[WORK ORDER A]
In the excerpt on endian macros, why does BOOST_ENDIAN_FORCE_PODNESS define BOOST_ENDIAN_NO_CTORS when the compiler lacks support for defaulted functions? Answer in one to three sentences.
[WORK ORDER B]
Please continue the excerpt on endian macros, starting after its final sentence.

[EXCERPTED TEXT]
[Start of Attachment]
Several macros allow user control over features:
* BOOST_ENDIAN_NO_CTORS causes `class endian_arithmetic` to have no
constructors. The intended use is for compiling user code that must be portable
between compilers regardless of {cpp}11
http://www.open-std.org/jtc1/sc22/wg21/docs/papers/2007/n2346.htm[Defaulted
Functions] support. Use of constructors will always fail,
* BOOST_ENDIAN_FORCE_PODNESS causes BOOST_ENDIAN_NO_CTORS to be defined if
the compiler does not support {cpp}11
http://www.open-std.org/jtc1/sc22/wg21/docs/papers/2007/n2346.htm[Defaulted
Functions]. This is ensures that objects of `class endian_arithmetic` are PODs,
and so can be used in {cpp}03 unions. In {cpp}11, `class endian_arithmetic`
objects are PODs, even though they have constructors, so can always be used in
unions.
[End of Attachment]
Dataset items:
[Start of Attachment]
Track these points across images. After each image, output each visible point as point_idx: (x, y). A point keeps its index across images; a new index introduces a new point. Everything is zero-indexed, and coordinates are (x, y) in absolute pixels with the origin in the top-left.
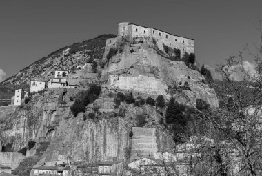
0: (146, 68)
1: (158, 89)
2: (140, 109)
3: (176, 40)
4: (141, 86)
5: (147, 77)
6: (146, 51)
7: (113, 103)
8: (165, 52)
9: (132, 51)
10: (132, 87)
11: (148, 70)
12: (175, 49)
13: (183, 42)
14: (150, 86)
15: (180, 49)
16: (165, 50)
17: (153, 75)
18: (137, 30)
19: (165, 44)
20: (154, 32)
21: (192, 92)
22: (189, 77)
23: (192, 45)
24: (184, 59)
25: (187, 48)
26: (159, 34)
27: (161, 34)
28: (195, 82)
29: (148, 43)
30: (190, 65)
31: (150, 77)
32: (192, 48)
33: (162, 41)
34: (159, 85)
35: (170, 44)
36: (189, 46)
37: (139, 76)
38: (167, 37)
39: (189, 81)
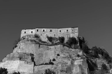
[End of Attachment]
[ANSWER SPACE A]
Defining BOOST_ENDIAN_NO_CTORS makes objects of `class endian_arithmetic` PODs, which lets them be used in C++03 unions. Under C++11 they are PODs even with constructors, so they can always go in unions.

[ANSWER SPACE B]
## Acknowledgements
Original design developed by Darin Adler based on classes developed by Mark
Borgerding. Four original class templates combined into a single
`endian_arithmetic` class template by Beman Dawes, who put the library together,
provided documentation, added the typedefs, and also added the
`unrolled_byte_loops` sign partial specialization to correctly extend the sign
when cover integer size differs from endian representation size.